Text shown:
-- Opening Marker --

Scraping Tweets for Sentiment Analysis

Twitter has many a huge amount of data that is suitable to perform analysis. In this post I’ll be using Tweepy to scrape Malaysian tweets. The collected data will be used for sentiment analysis.

Twitter API

Apply for Twitter realtime streaming API from developer website.

Create a new app and fill in the details required. Twitter will take some time to reply your application. Mine took two weeks.

I got my keys and access tokens after the application being approved.

Dependencies

Libraries used:

Tweepy is the main Python library I used to access the Twitter API.
Boto3 is the Amazon Web Services (AWS) Software Development Kit (SDK) for Python, which allows Python developers to write software that makes use of services like Amazon S3 and Amazon EC2.

import datetime
import tweepy
import json
import sys
import time
import boto3

s3 = boto3.resource("s3")
bucket_name = "malaysian-tweets"

Applying Twitter API

Keys and access tokens are from twitter developer website.

# Authentication details. To  obtain these visit apps.twitter.com
consumer_key='your_key'
consumer_secret='your_secret'
access_token='your_token'
access_token_secret='your_token_secret'

Downloading Tweets

Use Tweepy to listen to streaming Twitter data.

# This is the listener, resposible for receiving data
class StdOutListener(tweepy.StreamListener):
    # def __init__(self):
    #     self.start_time = time.time()
    #     self.file_name = datetime.datetime.now().strftime("%m-%d.json")

-- Closing Marker --

Exercise 1:
In the tweet-scraping post, what reason is given for using the Boto3 library?
Exercise 2:
List every module that the tweet-scraping post imports in its code.

Material provided:

-- Opening Marker --

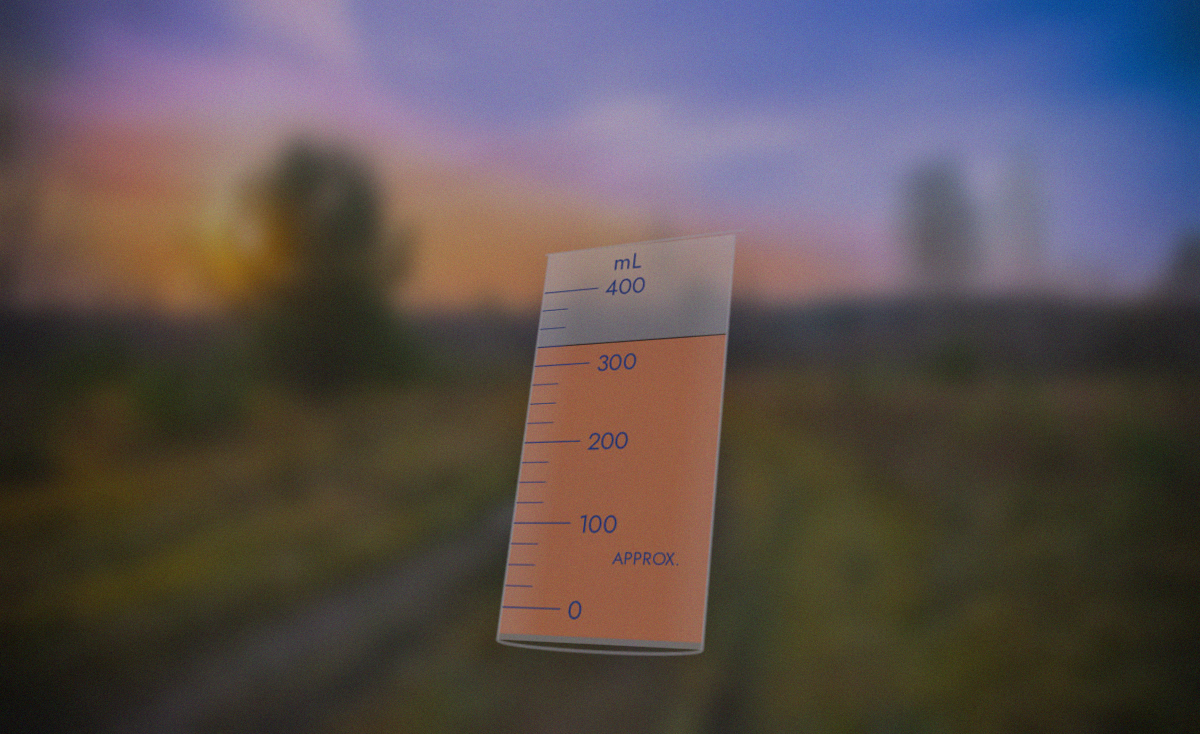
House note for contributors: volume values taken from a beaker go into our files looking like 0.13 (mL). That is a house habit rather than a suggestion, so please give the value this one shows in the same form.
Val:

-- Closing Marker --

Problem solution 1:
Boto3 is the Amazon Web Services SDK for Python. It lets Python developers write software that makes use of services like Amazon S3 and Amazon EC2.

Problem solution 2:
datetime, tweepy, json, sys, time, boto3